When listening to this song I hear a lot about the contrast of old and new. The control and tug and pull of wanting to change but not wanting to give up the old parts of me that made made me “me”. It speaks to a misconception I had of the fourth step early on in my recovery. I felt like “I will do the 4th step and then I will be a different person.” In reality, it has been a lot more subtle and humanly if you will. My 4th step gave me perspective that I can now use in whichever situations I chose. I still fumble. Sometimes I catch myself acting in old ways that I am not proud of. Other times I am more capable of acknowledging my strengths or the changes I have made towards becoming a better version of me. That’s all it really is – a perspective. I’m still me.I also really like the word “mythologies”. I think that’s a good way to describe the ways in which I thought my old defects or behaviors were benefiting me-myths.
The Crow, by Dessa
“nobody fears the height, you all just fear the fall, go to the edge sometimes, and prove your body wrong.”
One of the most powerful lines from this, for me, is at the end, where Dessa says “nobody fears the height, you all just fear the fall, go to the edge sometimes, and prove your body wrong.” Working through my 4th step had a lot of fear involved – I was fearful of admitting my wrongs, sharing them, and in a lot of ways, fearful of the promise of moving beyond these faults at some point, since I had gotten along this far with them (albeit a midst a notable amount of chaos and pain).

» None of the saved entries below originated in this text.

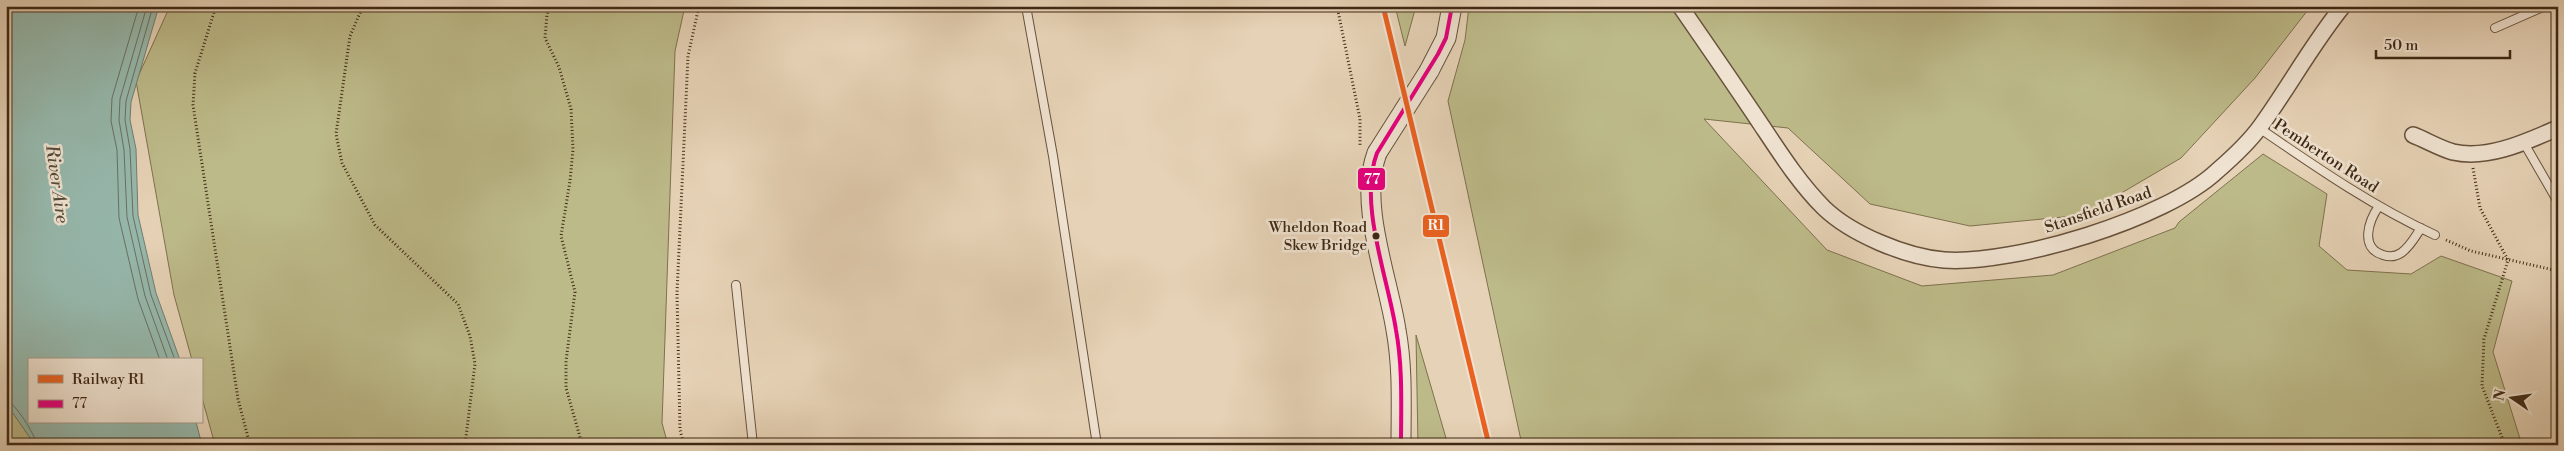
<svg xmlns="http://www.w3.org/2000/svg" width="2564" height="451" font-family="'Libre Bodoni',serif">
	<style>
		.green { fill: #bdba89; stroke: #7e714e }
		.water { fill: #96b8ac; stroke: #737e6f }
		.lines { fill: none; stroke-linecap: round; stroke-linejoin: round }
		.shore { stroke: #6a7060; stroke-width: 1 }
		.service-casing { stroke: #68523c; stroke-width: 10 }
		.minor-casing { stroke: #68523c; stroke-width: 18 }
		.tertiary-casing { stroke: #68523c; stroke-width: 21 }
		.path { stroke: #3e2814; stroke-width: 3; stroke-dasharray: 1 2.5; stroke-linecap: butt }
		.service { stroke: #efe2d0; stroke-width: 8 }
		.minor { stroke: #efe2d0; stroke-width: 15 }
		.tertiary { stroke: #efe2d0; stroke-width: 19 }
		.rail-casing { stroke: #3e2814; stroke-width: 5.5 }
		.rail { stroke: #efe2d0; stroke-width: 4; stroke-dasharray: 11; stroke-linecap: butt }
		.tertiary-bridge-casing { stroke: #68523c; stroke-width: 21; stroke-linecap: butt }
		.tertiary-bridge { stroke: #efe2d0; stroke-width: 19 }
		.bus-1-casing { stroke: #efe2d0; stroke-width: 8 }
		.bus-1 { stroke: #e5007d; stroke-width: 4 }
		.rail-1-casing { stroke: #efe2d0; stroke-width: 9 }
		.rail-1 { stroke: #e96221; stroke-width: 5 }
		.bus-dot { fill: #3e2814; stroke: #efe2d0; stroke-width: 2 }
		.labels { text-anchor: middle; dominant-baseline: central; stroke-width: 5; stroke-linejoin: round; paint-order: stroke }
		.bus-label { font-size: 15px; fill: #3e2814; stroke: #efe2d0; text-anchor: end }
		.street-label { font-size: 16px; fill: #3e2814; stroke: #efe2d0 }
		.water-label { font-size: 18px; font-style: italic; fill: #544c3a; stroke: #efe2d0 }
		.line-badge { stroke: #efe2d0; stroke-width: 2 }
		.badge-label { font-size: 14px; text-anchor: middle; font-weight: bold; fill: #fff }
	</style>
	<rect width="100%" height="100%" fill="#e6d2b6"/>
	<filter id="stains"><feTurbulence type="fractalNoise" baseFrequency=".004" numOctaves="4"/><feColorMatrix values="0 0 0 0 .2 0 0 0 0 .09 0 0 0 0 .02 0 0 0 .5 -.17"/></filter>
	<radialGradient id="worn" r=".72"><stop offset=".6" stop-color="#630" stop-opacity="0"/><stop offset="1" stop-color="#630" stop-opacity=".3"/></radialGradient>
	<path class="green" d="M 170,6 L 685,6 L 675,51 L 662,423 L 668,445 L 215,445 L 201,394 L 201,360 L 192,360 L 174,295 L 136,81 Z
		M 1395,6 L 1416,6 L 1405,46 Z
		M 1469,6 L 2311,6 L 2255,78 L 2181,158 L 2084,215 L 1970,226 L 1870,204 L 1788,128 L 1704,119 L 1827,250 L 1922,286 L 2053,275 L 2175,228 L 2179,222 L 2263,154 L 2327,194 L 2319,246 L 2347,270 L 2411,274 L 2441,256 L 2512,281 L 2493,352 L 2522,445 L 1522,445 L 1448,101 L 1465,40 Z
		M 1416,335 L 1448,445 L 1418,445 Z
		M 6,399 L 10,409 L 31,439 L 32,445 L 6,445 Z"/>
	<path class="water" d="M 6,6 L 159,6 L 131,102 L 130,120 L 136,149 L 138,215 L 156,293 L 180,360 L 29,360 L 29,422 L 196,422 L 202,445 L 32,445 L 31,439 L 10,409 L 6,399 Z"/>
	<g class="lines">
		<path class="shore" d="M 139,6 L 112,98 L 111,121 L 117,150 L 119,218 L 138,299 L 160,360
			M 147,6 L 120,99 L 119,120 L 124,150 L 127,217 L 145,296 L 168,360
			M 153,6 L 126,101 L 125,120 L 130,149 L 133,216 L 151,295 L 175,360
			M 6,400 C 14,401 36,436 37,445"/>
		<defs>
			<path id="service" d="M 1026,6 L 1053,156 L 1097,445
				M 2495,28 L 2545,6
				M 2259,128 C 2316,167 2372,206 2435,235
				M 2524,143 L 2558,202
				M 2379,206 C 2369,220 2359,248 2383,255 C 2389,257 2395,257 2401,253 C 2410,247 2415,237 2421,228
				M 736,285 L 753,445"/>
			<path id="minor" d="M 1680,6 C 1707,45 1734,84 1760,123 C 1780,153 1799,183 1824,208 C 1851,234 1906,257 1944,260 C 2014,265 2166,219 2217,171 C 2232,158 2249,142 2260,127 C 2289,87 2312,44 2343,6
				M 2413,135 C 2426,140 2439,148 2453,152 C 2487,160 2526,142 2558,128"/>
			<path id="tertiary" d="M 1429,71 L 1446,38 L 1452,6
				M 1377,153 C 1358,203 1388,278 1396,330 C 1403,368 1401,406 1401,445"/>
		</defs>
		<use href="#service" class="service-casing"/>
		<use href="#minor" class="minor-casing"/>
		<use href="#tertiary" class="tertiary-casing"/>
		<path class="path" d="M 216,6 L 195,73 L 193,105 L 238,399 L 250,445
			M 363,6 L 350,36 L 336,134 L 342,163 L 375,225 L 458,304 L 470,336 L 475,364 L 465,445
			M 550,6 L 547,14 L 545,38 L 559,67 L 571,109 L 573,149 L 570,181 L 561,236 L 575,292 L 566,361 L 566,388 L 580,437 L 586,445
			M 1337,6 L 1360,119 L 1360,146
			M 2473,168 L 2480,208 L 2508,260 L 2484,339 L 2482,386 L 2505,445
			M 2446,240 L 2471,251 L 2558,271
			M 684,445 L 680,430 L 677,293 L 688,56 L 699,6"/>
		<use href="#service" class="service"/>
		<use href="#minor" class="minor"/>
		<use href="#tertiary" class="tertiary"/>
		<defs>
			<path id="rail" d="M 1383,6 L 1489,445"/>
		</defs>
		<use href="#rail" class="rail-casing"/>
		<use href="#rail" class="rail"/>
		<defs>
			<path id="tertiary-bridge" d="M 1377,153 L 1429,71"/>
		</defs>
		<use href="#tertiary-bridge" class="tertiary-bridge-casing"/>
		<use href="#tertiary-bridge" class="tertiary-bridge"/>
		<defs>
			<path id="bus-1" d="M 1401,445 C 1401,406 1403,368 1396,330 C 1388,278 1358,203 1377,153 L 1438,54 L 1446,38 L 1452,6"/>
		</defs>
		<use href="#bus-1" class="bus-1-casing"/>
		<use href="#bus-1" class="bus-1"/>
		<defs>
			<path id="rail-1" d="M 1383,6 L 1489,445"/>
		</defs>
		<use href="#rail-1" class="rail-1-casing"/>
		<use href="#rail-1" class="rail-1"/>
	</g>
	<circle class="bus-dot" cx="1376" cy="236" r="4.5"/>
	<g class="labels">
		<g class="bus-label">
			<text x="1367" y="227">Wheldon Road<tspan x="1367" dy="18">Skew Bridge</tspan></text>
		</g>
		<g class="street-label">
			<text transform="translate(2326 156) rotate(33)">Pemberton Road</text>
			<text transform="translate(2098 210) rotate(-19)">Stansfield Road</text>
		</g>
		<g class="water-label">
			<text transform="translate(57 184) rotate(82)">River Aire</text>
		</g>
	</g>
	<g class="line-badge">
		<rect x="1357" y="167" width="29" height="24" rx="5" fill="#e5007d"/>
		<rect x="1422" y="214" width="28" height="24" rx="5" fill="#e96221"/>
	</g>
	<g class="badge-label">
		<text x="1372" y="184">77</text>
		<text x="1436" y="230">R1</text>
	</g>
	<rect width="2564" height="451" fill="none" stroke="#e6d2b6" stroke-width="25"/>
	<rect x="8" y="8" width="2549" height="436" fill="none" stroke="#3e2814" stroke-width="2.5"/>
	<rect x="12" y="12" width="2539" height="426" fill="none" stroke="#3e2814"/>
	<rect x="28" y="358" width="175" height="65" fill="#efe2d0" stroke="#a89885"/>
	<rect x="38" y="375" width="25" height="8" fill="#e96221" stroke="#a89885"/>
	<text x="72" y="384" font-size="15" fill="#3e2814">Railway R1</text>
	<rect x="38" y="400" width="25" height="8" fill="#e5007d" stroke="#a89885"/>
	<text x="72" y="408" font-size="15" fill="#3e2814">77</text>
	<g transform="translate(2512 398) rotate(283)" stroke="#efe2d0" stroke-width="4" paint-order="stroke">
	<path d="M0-4L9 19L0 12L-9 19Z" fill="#3e2814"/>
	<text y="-8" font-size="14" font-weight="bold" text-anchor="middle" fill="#3e2814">N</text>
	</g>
	<path d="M2376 50v8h134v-8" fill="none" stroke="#3e2814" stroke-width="2.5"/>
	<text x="2384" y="50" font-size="15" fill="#3e2814" stroke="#efe2d0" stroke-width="4" paint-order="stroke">50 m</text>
	<rect width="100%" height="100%" filter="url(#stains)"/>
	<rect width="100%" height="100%" fill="url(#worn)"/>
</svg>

The message I hear in this song, is that great things can come when we work past our fears. The program softens the blow, reminding me that I can take my time with the steps, and that change does not have to be this huge impending force, or surmounting hurdle, or big scary fall. It can happen through my HPs loving plan- a plan better than what I had planned for myself, and a plan that will not place more on my shoulders than I am able to carry.
It Ain’t Me Babe by Bob Dylan. (Sung by Joan Baez.)
I find this song to be an interesting honest reflection about what one is/isn’t.